Aim of the task: Copy every entry below word for word, leaving out the pictures.

*** Opening of Supplied material ***

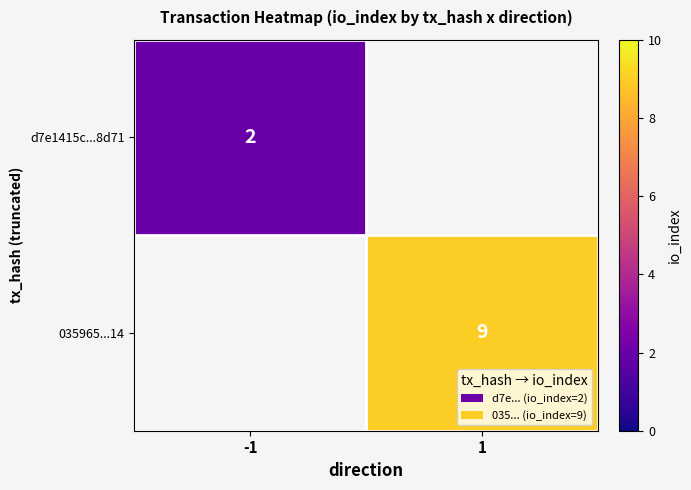

Is it true that d7e1415c...8d71 equals 1 at -1?

False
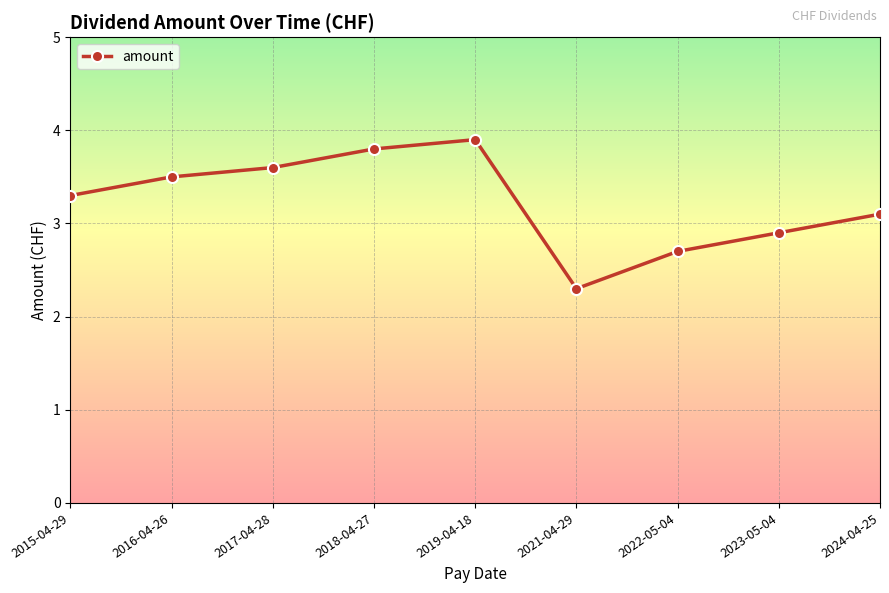

Read the value at 2023-05-04.

2.9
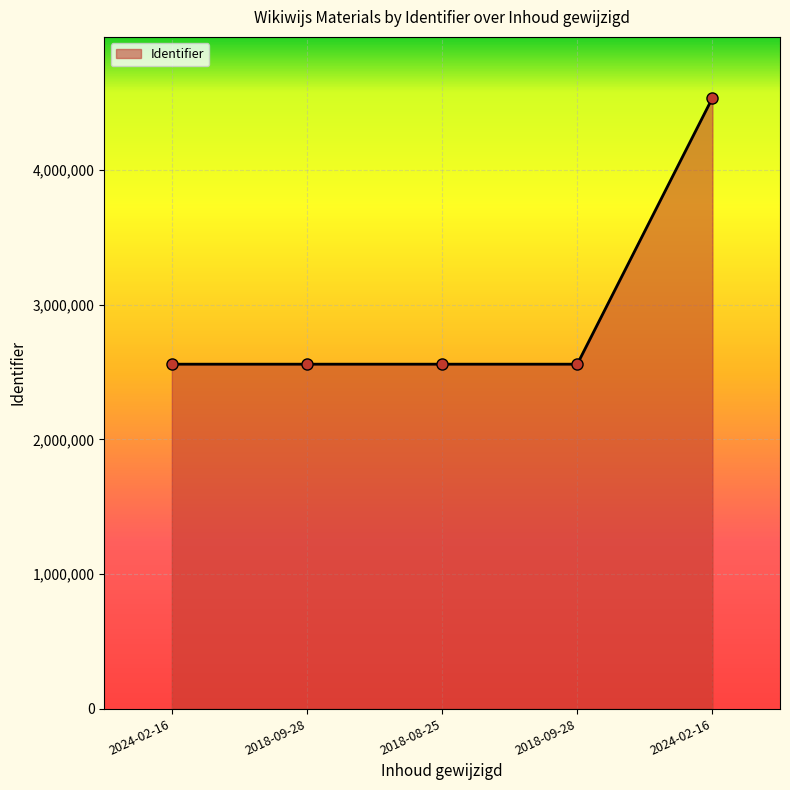

Reading left to right, transcribe all the data shown in this chart.

2024-02-16=2557889	2018-09-28=2557892	2018-08-25=2557894	2018-09-28=2557899	2024-02-16=4535293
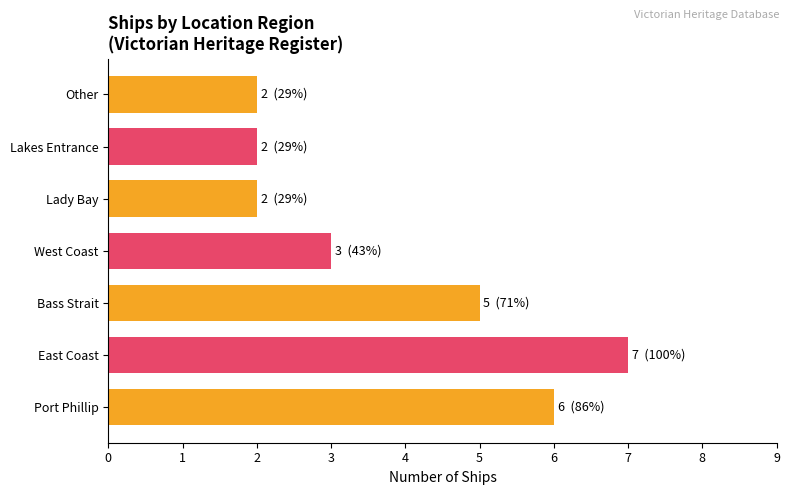

What is the label of the 1st bar from the right?

Other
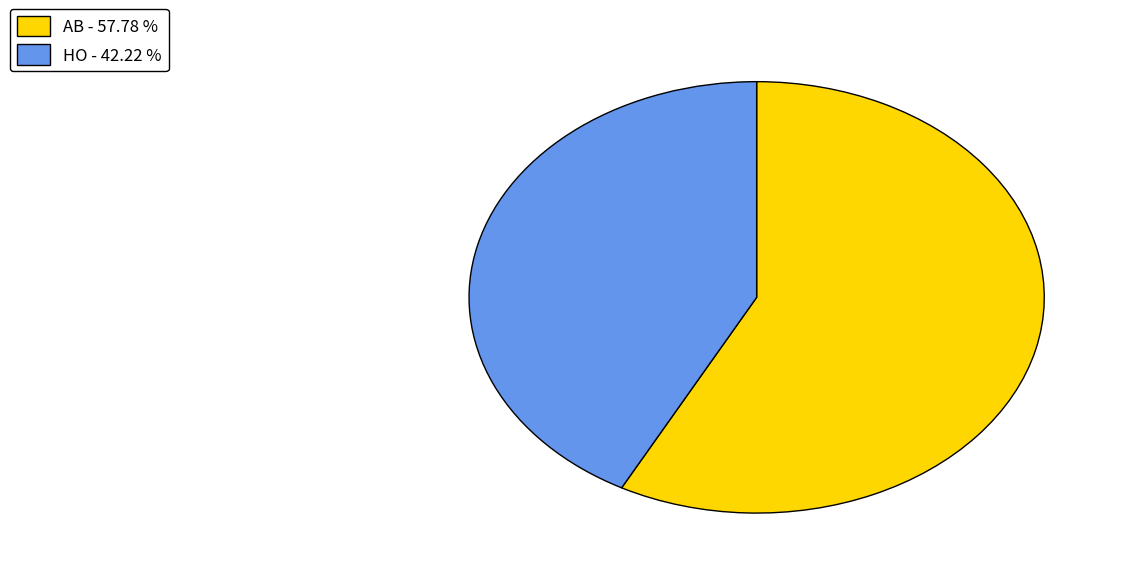

What is the ratio of the value at HO to the value at AB?

0.7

*** Close of Supplied material ***

Task answer:
Is it true that d7e1415c...8d71 equals 1 at -1?

False

Read the value at 2023-05-04.

2.9

Reading left to right, transcribe all the data shown in this chart.

2024-02-16=2557889	2018-09-28=2557892	2018-08-25=2557894	2018-09-28=2557899	2024-02-16=4535293

What is the label of the 1st bar from the right?

Other

What is the ratio of the value at HO to the value at AB?

0.7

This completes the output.